Study text:
Thursday, 20 September 2012

A Ballsack for my Boyfriend.

Last year I decided to make my Partner a sneaky Christmas gift - He knew I was knitting him something but he had no idea what it was.

I'm horrible at doing the whole "keeping secret gifts secret" thing. I get all excited about the project and want to talk about it all the time >.<

My partner is a qualified Sparky who has a mild obsession with juggling and also works as a clown and juggler/stiltwalker. (Yes, I'm dating a party clown.) I'd already gotten some of Opal's "Electrician" sock yarn for him, planning to somehow measure his feet without him knowing and make him some socks for Christmas.

How on EARTH do you measure someone's feet without them knowing? Ply them with strong drink or chloroform?

. . . Yeah, no. Not going there!

Activities:
1. Answer these questions using the blog post about the knitted Christmas gift:
(a) What yarn had the writer already bought for the partner?
(b) Besides being a qualified Sparky, what two jobs does the partner work?
(c) When did the writer decide to make the gift?
2. Go on with the blog post about the knitted Christmas gift, starting after its final line.

Given records:
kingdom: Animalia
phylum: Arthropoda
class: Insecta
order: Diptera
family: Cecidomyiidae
* * *
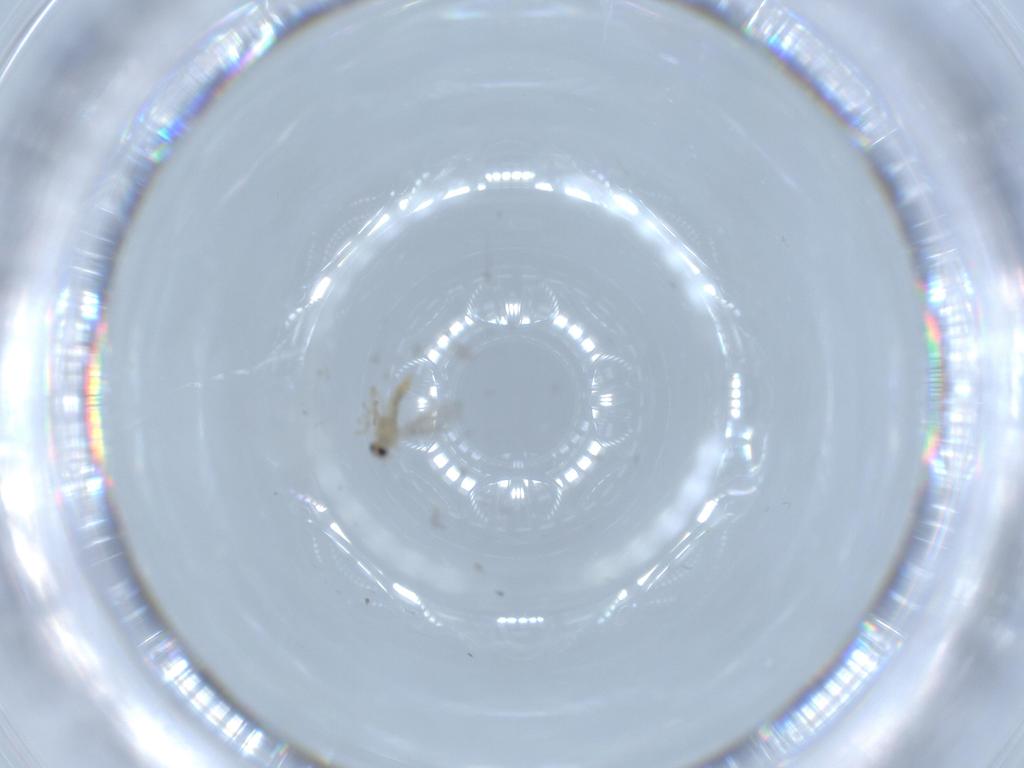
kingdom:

Answers in order:
1.
(a) Opal's "Electrician" sock yarn.
(b) Clown and juggler/stiltwalker.
(c) Last year, as a Christmas gift.

2.
About the middle of last year he was complaining about not having anywhere on his costumes to easily stash his juggling balls, and he also had an accident where his best contact-juggling ball fell out of his pocket and cracked when it hit the ground. About the time he was most vociferous I had this book out of the library:

Inside this book there is a pattern for an item called a "belt purse", a long tube-shaped bag that has a slit opening near the top and also a loop to enable you to conveniently hang it from your belt.

The gauge for this belt purse meant it could be knitted up with the Electrician-coloured yarn, which is a very bright and clown-like colourway. (If you stretched your imagination to a clown who happened to like grey, blue and fluro yellow)

BINGO! Christmas gift idea required.

That pattern as written in the book was a little too small for juggling balls, so I checked the dimensions of the finished bag against the diameter of his favourite set of juggling balls and discovered that all I needed to do was double the pattern in every direction.

My problem was that all the patterns are in a really really fine gauge, since the most commonly used knitting needles in the Andes (according to this book) are made from the spokes of bicycle wheels.

That blew my mind.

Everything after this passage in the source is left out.